_Exercise requirements:_
Copy out the lines of the material below word for word, leaving out the pictures.

Dataset entries:

BEGIN

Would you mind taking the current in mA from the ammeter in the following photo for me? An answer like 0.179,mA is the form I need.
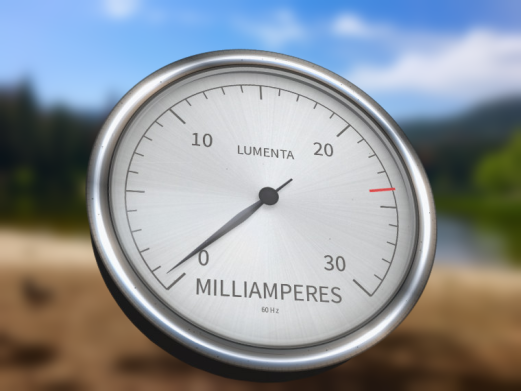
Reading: 0.5,mA
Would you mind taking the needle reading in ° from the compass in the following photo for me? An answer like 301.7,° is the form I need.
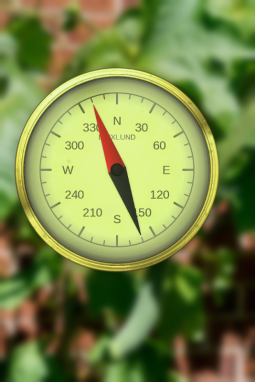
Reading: 340,°
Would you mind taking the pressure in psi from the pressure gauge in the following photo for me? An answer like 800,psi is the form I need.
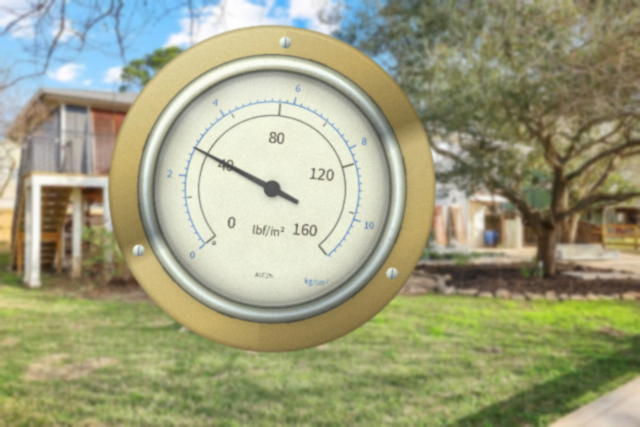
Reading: 40,psi
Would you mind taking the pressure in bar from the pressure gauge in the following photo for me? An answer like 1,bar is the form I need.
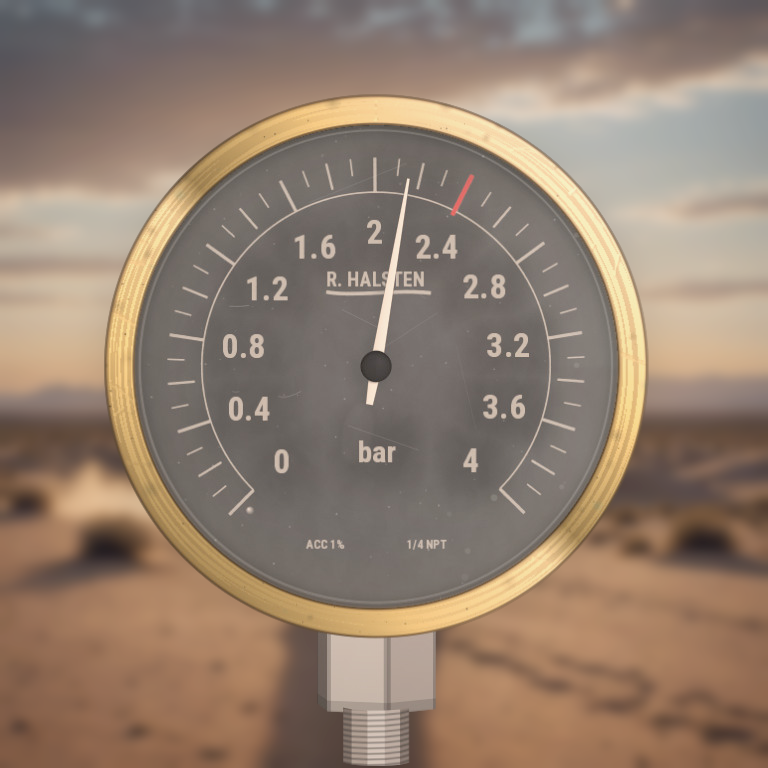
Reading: 2.15,bar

END

_Expected answer:_
Would you mind taking the current in mA from the ammeter in the following photo for me? An answer like 0.179,mA is the form I need.
Reading: 0.5,mA
Would you mind taking the needle reading in ° from the compass in the following photo for me? An answer like 301.7,° is the form I need.
Reading: 340,°
Would you mind taking the pressure in psi from the pressure gauge in the following photo for me? An answer like 800,psi is the form I need.
Reading: 40,psi
Would you mind taking the pressure in bar from the pressure gauge in the following photo for me? An answer like 1,bar is the form I need.
Reading: 2.15,bar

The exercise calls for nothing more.